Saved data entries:
------------
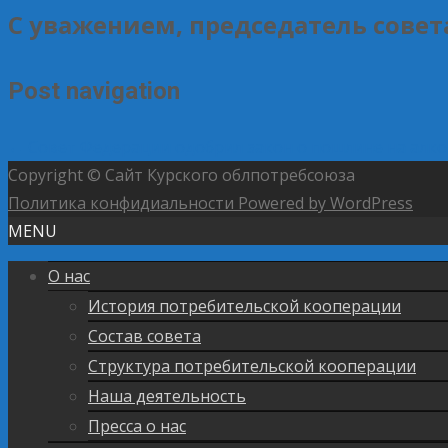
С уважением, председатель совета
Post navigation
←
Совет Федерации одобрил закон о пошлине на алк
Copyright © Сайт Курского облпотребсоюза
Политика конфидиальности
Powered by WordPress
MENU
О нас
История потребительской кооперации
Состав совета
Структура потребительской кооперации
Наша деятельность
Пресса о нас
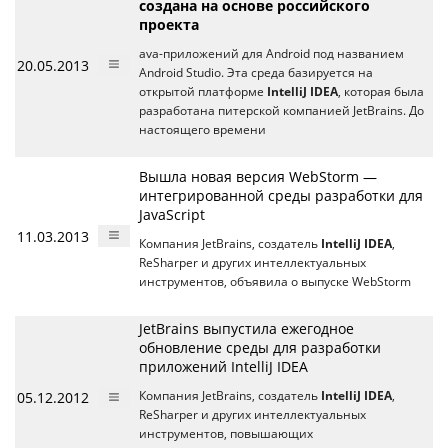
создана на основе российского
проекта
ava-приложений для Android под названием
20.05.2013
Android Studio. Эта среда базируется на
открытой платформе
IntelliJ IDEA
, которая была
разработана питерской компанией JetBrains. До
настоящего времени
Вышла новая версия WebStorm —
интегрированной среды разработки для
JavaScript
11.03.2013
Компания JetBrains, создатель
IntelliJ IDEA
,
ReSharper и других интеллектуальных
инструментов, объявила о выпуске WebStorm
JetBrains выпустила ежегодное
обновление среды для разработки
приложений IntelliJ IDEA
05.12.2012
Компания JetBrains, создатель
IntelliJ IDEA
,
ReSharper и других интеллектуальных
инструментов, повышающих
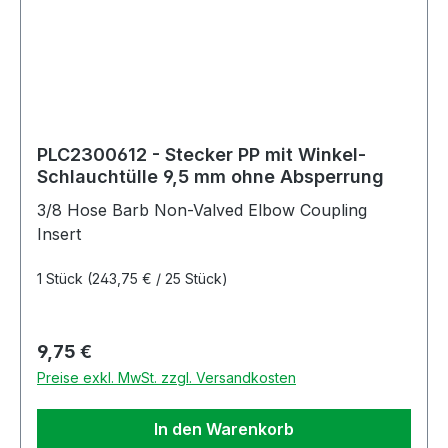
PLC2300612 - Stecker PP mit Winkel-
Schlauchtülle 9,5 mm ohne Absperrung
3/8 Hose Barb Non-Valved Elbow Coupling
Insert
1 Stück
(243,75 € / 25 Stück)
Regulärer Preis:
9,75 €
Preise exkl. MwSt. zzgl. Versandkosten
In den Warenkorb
------------
Only what runs from the line containing "Пресса о нас" through the end of the entries above should be extracted, exactly and without pictures.

OUTPUT BELOW →
Пресса о нас
создана на основе российского
проекта
ava-приложений для Android под названием
20.05.2013
Android Studio. Эта среда базируется на
открытой платформе
IntelliJ IDEA
, которая была
разработана питерской компанией JetBrains. До
настоящего времени
Вышла новая версия WebStorm —
интегрированной среды разработки для
JavaScript
11.03.2013
Компания JetBrains, создатель
IntelliJ IDEA
,
ReSharper и других интеллектуальных
инструментов, объявила о выпуске WebStorm
JetBrains выпустила ежегодное
обновление среды для разработки
приложений IntelliJ IDEA
05.12.2012
Компания JetBrains, создатель
IntelliJ IDEA
,
ReSharper и других интеллектуальных
инструментов, повышающих
PLC2300612 - Stecker PP mit Winkel-
Schlauchtülle 9,5 mm ohne Absperrung
3/8 Hose Barb Non-Valved Elbow Coupling
Insert
1 Stück
(243,75 € / 25 Stück)
Regulärer Preis:
9,75 €
Preise exkl. MwSt. zzgl. Versandkosten
In den Warenkorb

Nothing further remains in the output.